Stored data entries
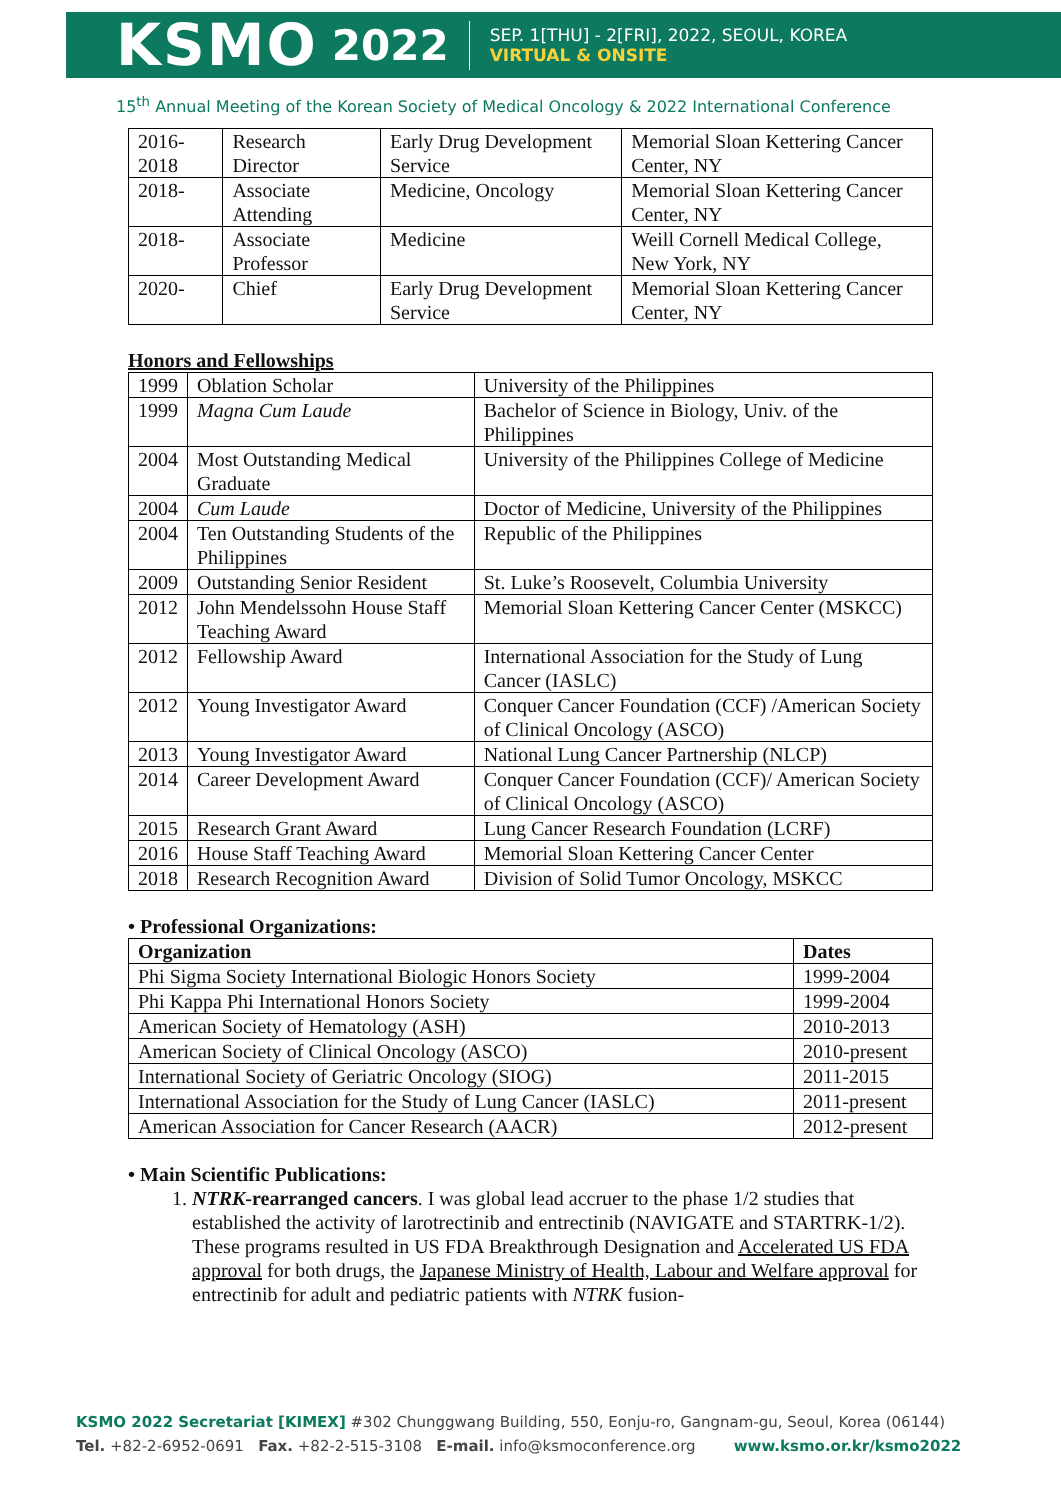KSMO 2022 SEP. 1[THU] - 2[FRI], 2022, SEOUL, KOREA
VIRTUAL & ONSITE
15<sup>th</sup> Annual Meeting of the Korean Society of Medical Oncology & 2022 International Conference
| 2016-2018 | Research Director | Early Drug Development Service | Memorial Sloan Kettering Cancer Center, NY |
| 2018- | Associate Attending | Medicine, Oncology | Memorial Sloan Kettering Cancer Center, NY |
| 2018- | Associate Professor | Medicine | Weill Cornell Medical College, New York, NY |
| 2020- | Chief | Early Drug Development Service | Memorial Sloan Kettering Cancer Center, NY |
Honors and Fellowships
| 1999 | Oblation Scholar | University of the Philippines |
| 1999 | Magna Cum Laude | Bachelor of Science in Biology, Univ. of the Philippines |
| 2004 | Most Outstanding Medical Graduate | University of the Philippines College of Medicine |
| 2004 | Cum Laude | Doctor of Medicine, University of the Philippines |
| 2004 | Ten Outstanding Students of the Philippines | Republic of the Philippines |
| 2009 | Outstanding Senior Resident | St. Luke’s Roosevelt, Columbia University |
| 2012 | John Mendelssohn House Staff Teaching Award | Memorial Sloan Kettering Cancer Center (MSKCC) |
| 2012 | Fellowship Award | International Association for the Study of Lung Cancer (IASLC) |
| 2012 | Young Investigator Award | Conquer Cancer Foundation (CCF) /American Society of Clinical Oncology (ASCO) |
| 2013 | Young Investigator Award | National Lung Cancer Partnership (NLCP) |
| 2014 | Career Development Award | Conquer Cancer Foundation (CCF)/ American Society of Clinical Oncology (ASCO) |
| 2015 | Research Grant Award | Lung Cancer Research Foundation (LCRF) |
| 2016 | House Staff Teaching Award | Memorial Sloan Kettering Cancer Center |
| 2018 | Research Recognition Award | Division of Solid Tumor Oncology, MSKCC |
• Professional Organizations:
| Organization | Dates |
| --- | --- |
| Phi Sigma Society International Biologic Honors Society | 1999-2004 |
| Phi Kappa Phi International Honors Society | 1999-2004 |
| American Society of Hematology (ASH) | 2010-2013 |
| American Society of Clinical Oncology (ASCO) | 2010-present |
| International Society of Geriatric Oncology (SIOG) | 2011-2015 |
| International Association for the Study of Lung Cancer (IASLC) | 2011-present |
| American Association for Cancer Research (AACR) | 2012-present |
• Main Scientific Publications:
1. NTRK-rearranged cancers. I was global lead accruer to the phase 1/2 studies that established the activity of larotrectinib and entrectinib (NAVIGATE and STARTRK-1/2). These programs resulted in US FDA Breakthrough Designation and Accelerated US FDA approval for both drugs, the Japanese Ministry of Health, Labour and Welfare approval for entrectinib for adult and pediatric patients with NTRK fusion-
KSMO 2022 Secretariat [KIMEX] #302 Chunggwang Building, 550, Eonju-ro, Gangnam-gu, Seoul, Korea (06144)
Tel. +82-2-6952-0691 Fax. +82-2-515-3108 E-mail. info@ksmoconference.org www.ksmo.or.kr/ksmo2022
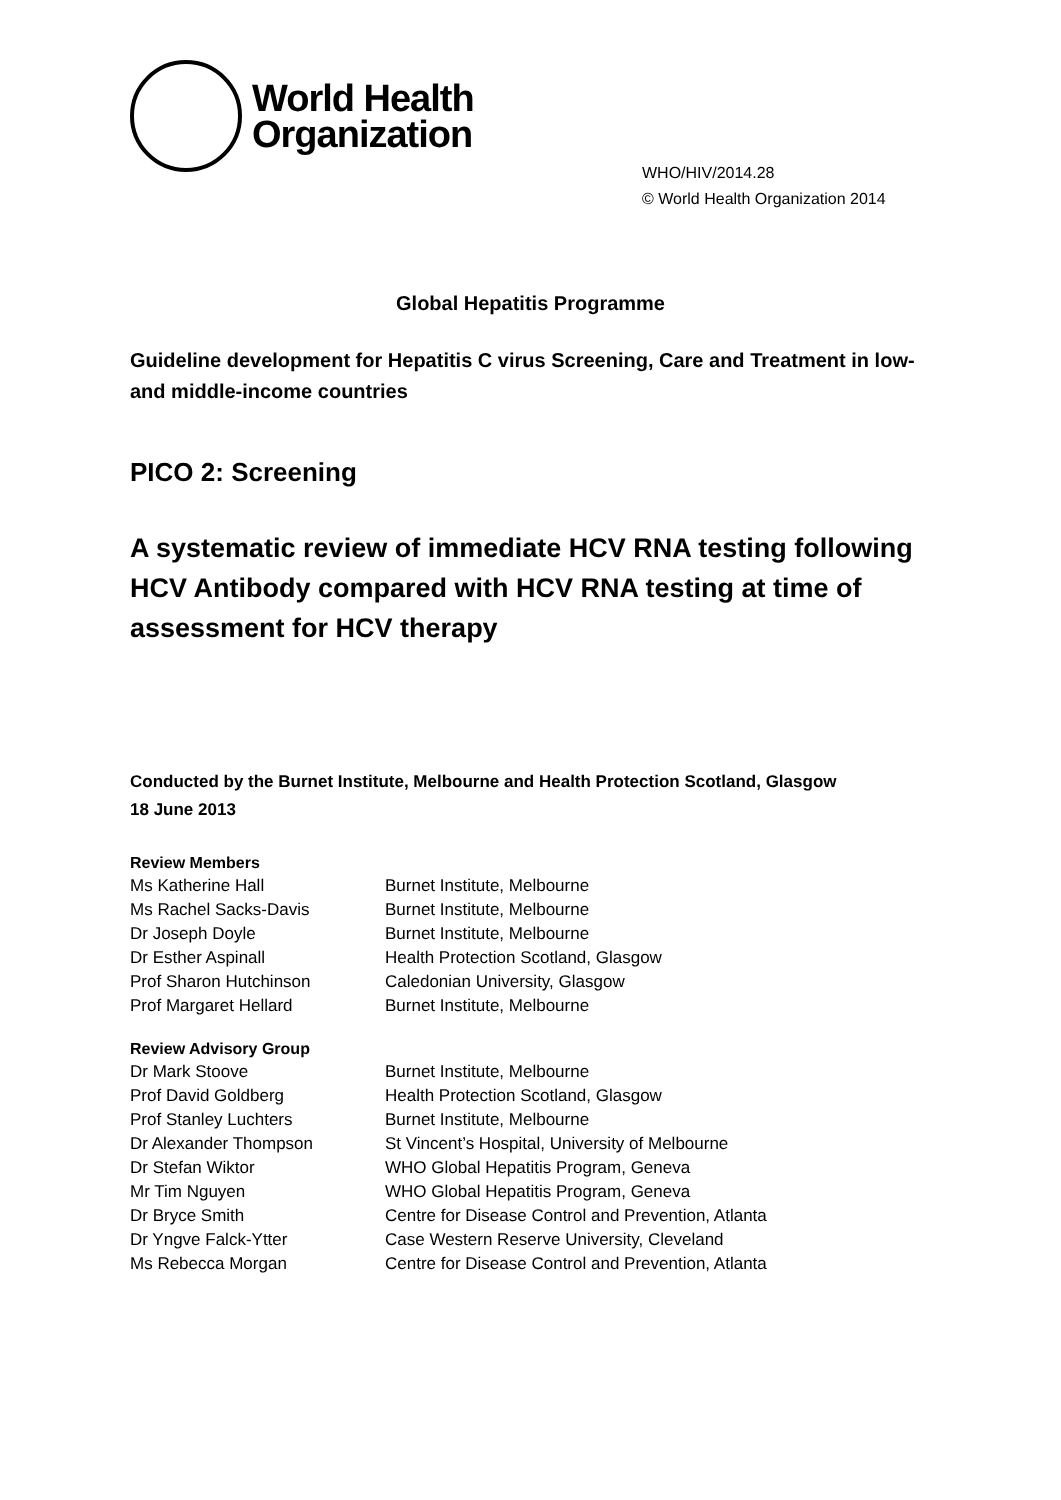World Health
Organization
WHO/HIV/2014.28
© World Health Organization 2014
Global Hepatitis Programme
Guideline development for Hepatitis C virus Screening, Care and Treatment in low- and middle-income countries
PICO 2: Screening
A systematic review of immediate HCV RNA testing following HCV Antibody compared with HCV RNA testing at time of assessment for HCV therapy
Conducted by the Burnet Institute, Melbourne and Health Protection Scotland, Glasgow
18 June 2013
Review Members
| Ms Katherine Hall | Burnet Institute, Melbourne |
| Ms Rachel Sacks-Davis | Burnet Institute, Melbourne |
| Dr Joseph Doyle | Burnet Institute, Melbourne |
| Dr Esther Aspinall | Health Protection Scotland, Glasgow |
| Prof Sharon Hutchinson | Caledonian University, Glasgow |
| Prof Margaret Hellard | Burnet Institute, Melbourne |
Review Advisory Group
| Dr Mark Stoove | Burnet Institute, Melbourne |
| Prof David Goldberg | Health Protection Scotland, Glasgow |
| Prof Stanley Luchters | Burnet Institute, Melbourne |
| Dr Alexander Thompson | St Vincent’s Hospital, University of Melbourne |
| Dr Stefan Wiktor | WHO Global Hepatitis Program, Geneva |
| Mr Tim Nguyen | WHO Global Hepatitis Program, Geneva |
| Dr Bryce Smith | Centre for Disease Control and Prevention, Atlanta |
| Dr Yngve Falck-Ytter | Case Western Reserve University, Cleveland |
| Ms Rebecca Morgan | Centre for Disease Control and Prevention, Atlanta |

**TASK OBJECTIVE**
From the records above, transcribe exactly the run of lines that opens with the line holding "Foundation (LCRF) |" and closes with the line holding "Organization | Dates |", both included.

**REPLY TO THE EXERCISE**
| 2015 | Research Grant Award | Lung Cancer Research Foundation (LCRF) |
| 2016 | House Staff Teaching Award | Memorial Sloan Kettering Cancer Center |
| 2018 | Research Recognition Award | Division of Solid Tumor Oncology, MSKCC |
• Professional Organizations:
| Organization | Dates |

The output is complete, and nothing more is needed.